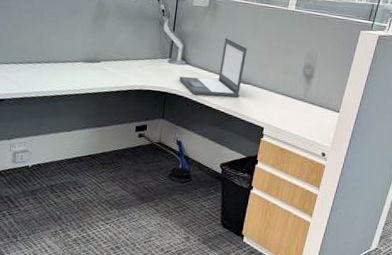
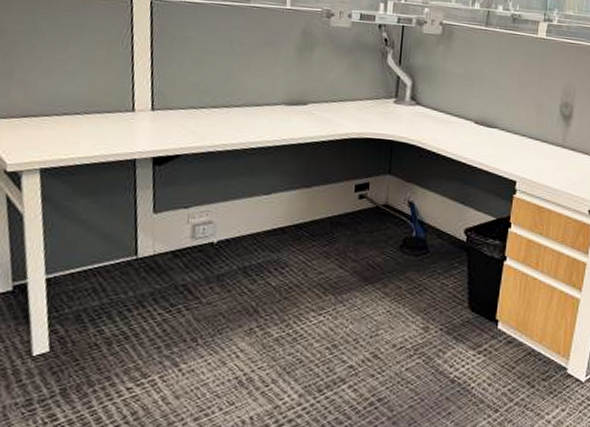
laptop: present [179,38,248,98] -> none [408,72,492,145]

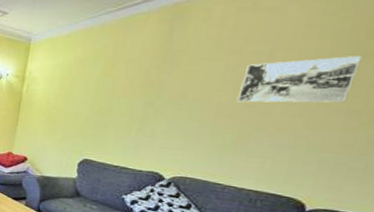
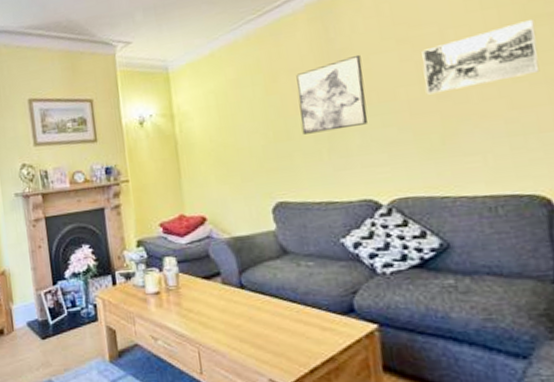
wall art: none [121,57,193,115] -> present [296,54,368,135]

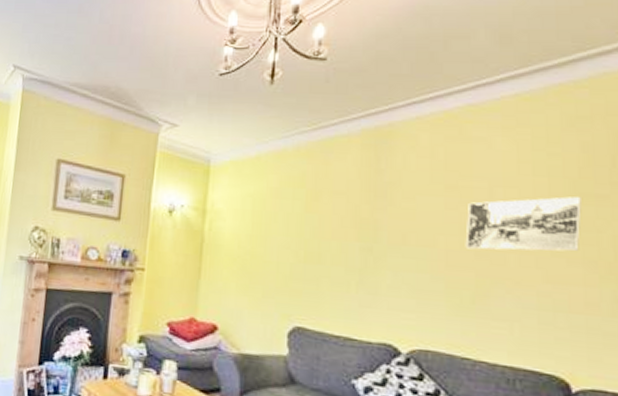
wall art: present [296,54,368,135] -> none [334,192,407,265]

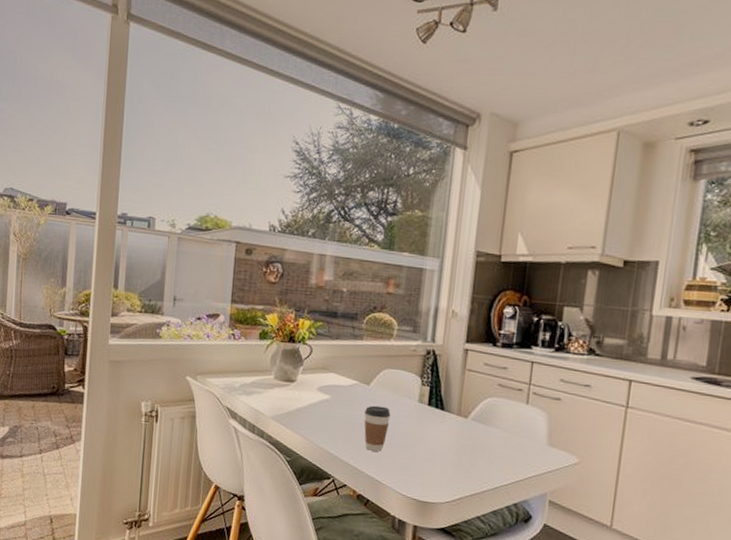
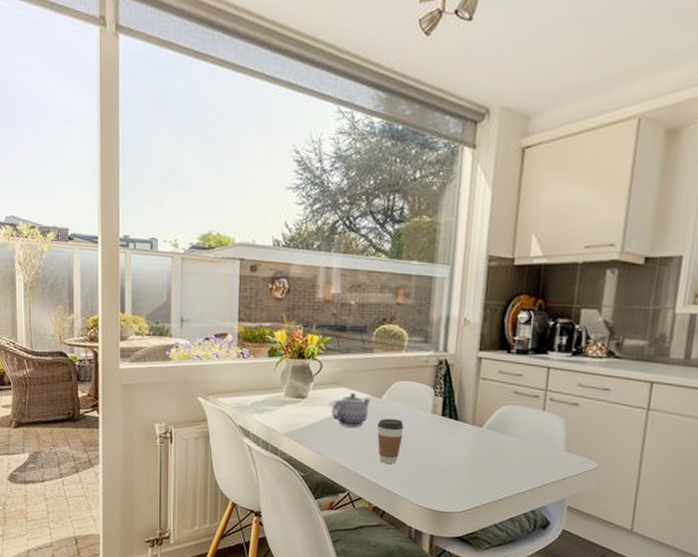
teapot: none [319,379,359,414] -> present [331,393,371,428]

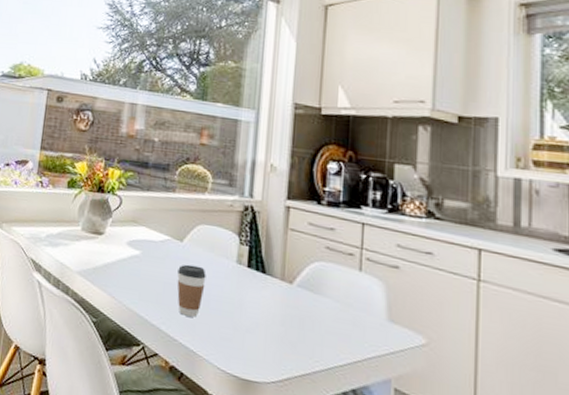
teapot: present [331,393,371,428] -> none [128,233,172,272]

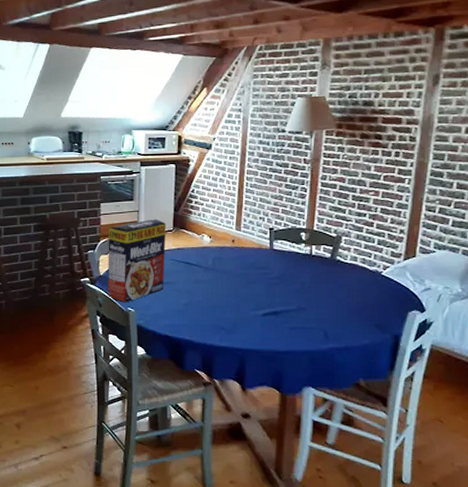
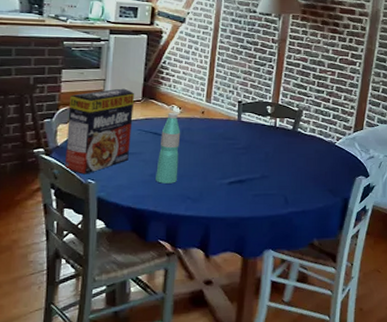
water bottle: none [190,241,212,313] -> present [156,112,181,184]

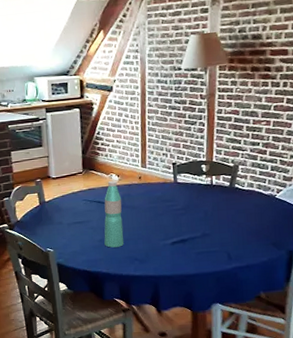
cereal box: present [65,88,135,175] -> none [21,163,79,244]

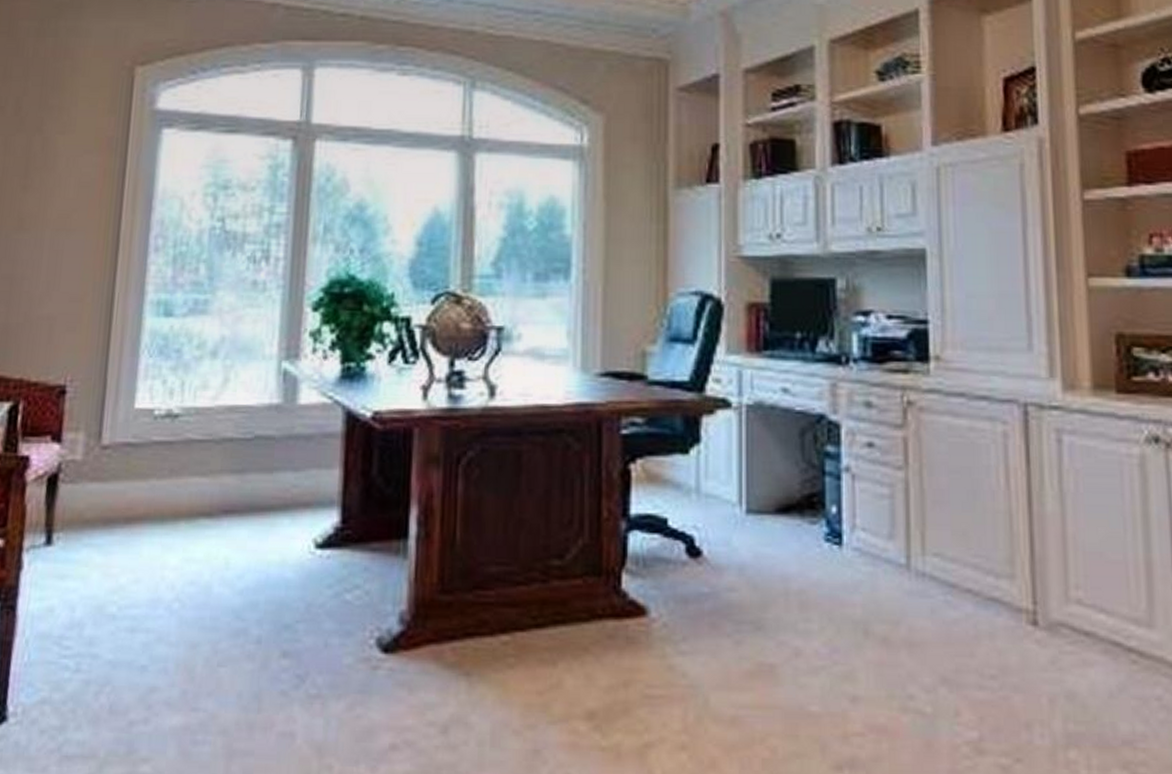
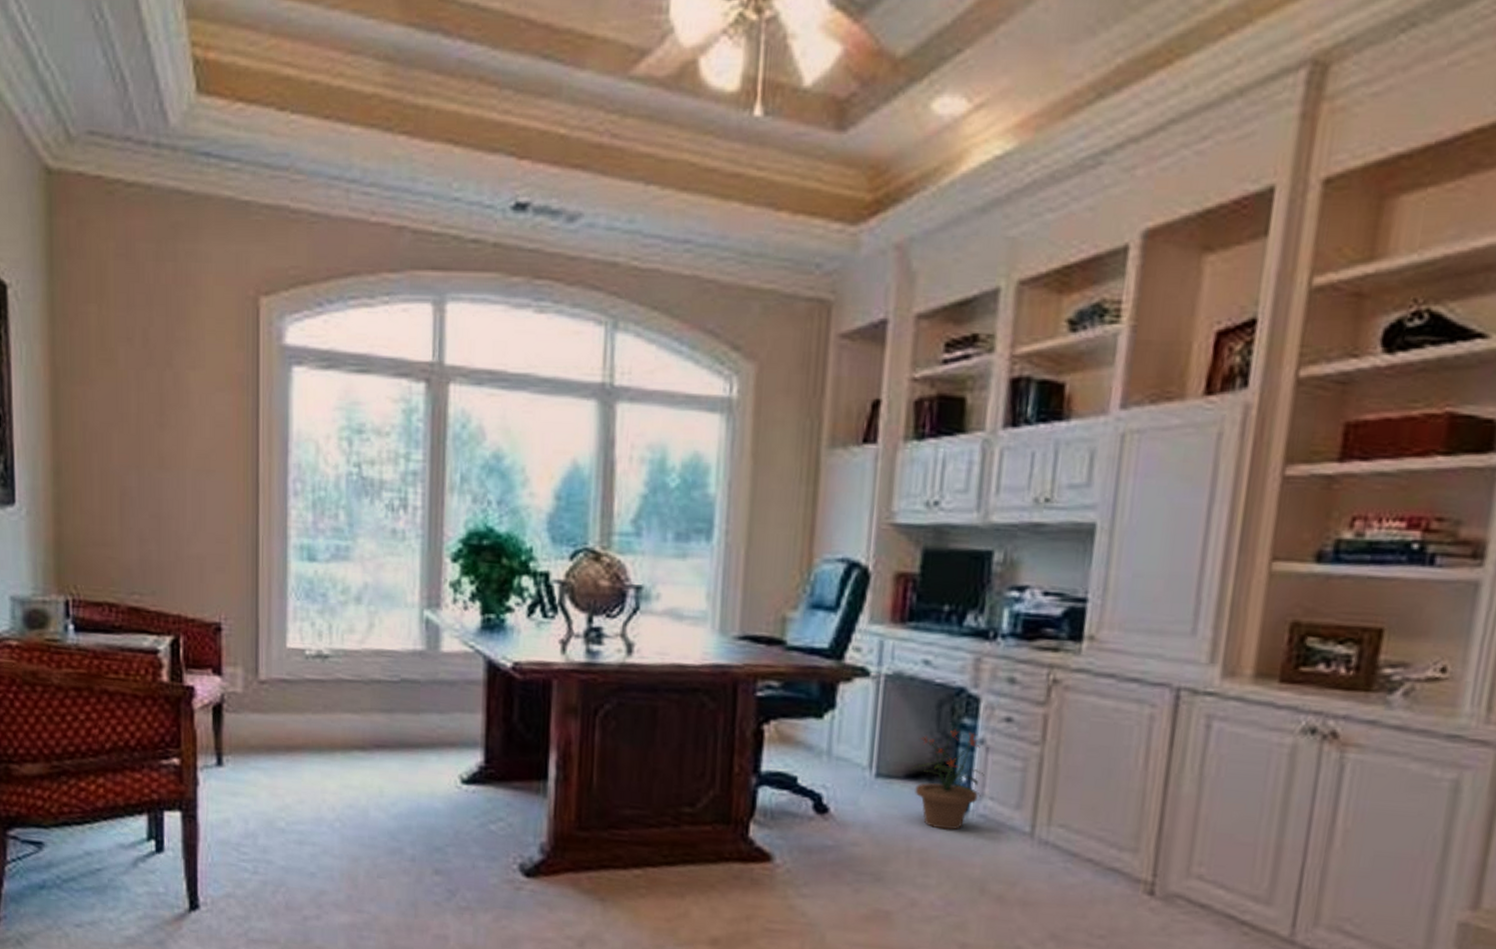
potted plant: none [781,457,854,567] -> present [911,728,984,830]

___

**EXERCISE:**
The expected output is the exact run of lines from the one containing "water bottle: none" through the final line of the data above, both ends included, with no pictures.

**RESPONSE TO THE TASK:**
water bottle: none [190,241,212,313] -> present [156,112,181,184]

cereal box: present [65,88,135,175] -> none [21,163,79,244]

potted plant: none [781,457,854,567] -> present [911,728,984,830]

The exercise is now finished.